Com o filme A Vida Invisível, 27 anos depois de Uma Rapariga no Verão, Vítor Gonçalves coloca em cena o drama íntimo do “homem português”: como encontrar o seu lugar no interior de um espaço que o devora? — este texto foi publicado no suplemento 'Qi', do Diário de Notícias (7 Junho), com o título 'Entre um Verão e outro Verão'.
[ 1 ]
Tudo isto é visceralmente português, entenda-se. Na sua serena abstracção, A Vida Invisível é também o mais concreto dos filmes, envolvendo-nos num reconhecimento do nosso aqui e agora de que os planos do Terreiro do Paço em obras constituem apenas a pontuação mais nítida. Hugo é o protótipo do “homem português” e da sua contradição mais funda, cruelmente relançada pelo inexorável do tempo: enraizado num espaço que o devora, está sempre em fuga para um lugar outro que se desvanece na imprecisão dos seus gestos.
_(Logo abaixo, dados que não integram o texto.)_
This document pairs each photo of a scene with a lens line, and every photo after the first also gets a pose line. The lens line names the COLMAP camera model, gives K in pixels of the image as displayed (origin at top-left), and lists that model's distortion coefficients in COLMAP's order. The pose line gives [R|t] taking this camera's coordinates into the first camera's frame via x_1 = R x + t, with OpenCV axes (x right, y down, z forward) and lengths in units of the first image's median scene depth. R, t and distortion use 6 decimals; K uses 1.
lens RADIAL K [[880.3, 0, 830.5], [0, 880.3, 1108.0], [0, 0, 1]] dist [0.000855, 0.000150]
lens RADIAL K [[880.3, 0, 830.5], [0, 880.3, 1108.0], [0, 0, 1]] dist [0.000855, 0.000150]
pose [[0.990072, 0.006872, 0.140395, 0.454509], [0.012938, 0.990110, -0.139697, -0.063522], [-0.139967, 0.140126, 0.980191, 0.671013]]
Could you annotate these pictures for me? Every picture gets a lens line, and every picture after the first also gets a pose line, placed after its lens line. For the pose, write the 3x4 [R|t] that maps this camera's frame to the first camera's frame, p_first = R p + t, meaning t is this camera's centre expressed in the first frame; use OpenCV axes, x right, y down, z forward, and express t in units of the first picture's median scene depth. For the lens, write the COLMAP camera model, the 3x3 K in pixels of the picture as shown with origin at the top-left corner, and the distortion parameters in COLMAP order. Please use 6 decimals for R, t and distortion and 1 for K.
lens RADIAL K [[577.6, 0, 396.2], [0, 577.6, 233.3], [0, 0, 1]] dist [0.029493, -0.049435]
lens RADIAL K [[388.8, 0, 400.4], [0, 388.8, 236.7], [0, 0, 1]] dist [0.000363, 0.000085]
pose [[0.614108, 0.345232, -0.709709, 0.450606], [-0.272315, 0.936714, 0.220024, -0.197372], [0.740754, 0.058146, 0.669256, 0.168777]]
Pressentindo na doença de António a proximidade da morte, Hugo não sabe o que fazer com o relatório que ele lhe pediu e formula mesmo a mais infantil das hipóteses: se não concluir o relatório, talvez António não morra... Talvez se produzam outras causalidades, talvez o mundo se reorganize a partir das suas frágeis imagens em Super 8, talvez algo ou alguém suspenda o ciclo de vidas e mortes, aquietando a vida na invisibilidade perfeita.
Na época do “tudo é visível”, de que a reality TV é o código mais desumano e vergonhoso, eis-nos confrontados com um filme de contida beleza, em paz com o invisível. Trata-se de redescobrir a nitidez possível das imagens, essa sua verdade primordial, não de “reprodução” do real, mas de resgate moral e superação da indiferença dos olhares. Outro Verão nos ensinará o desejo de mais imagens.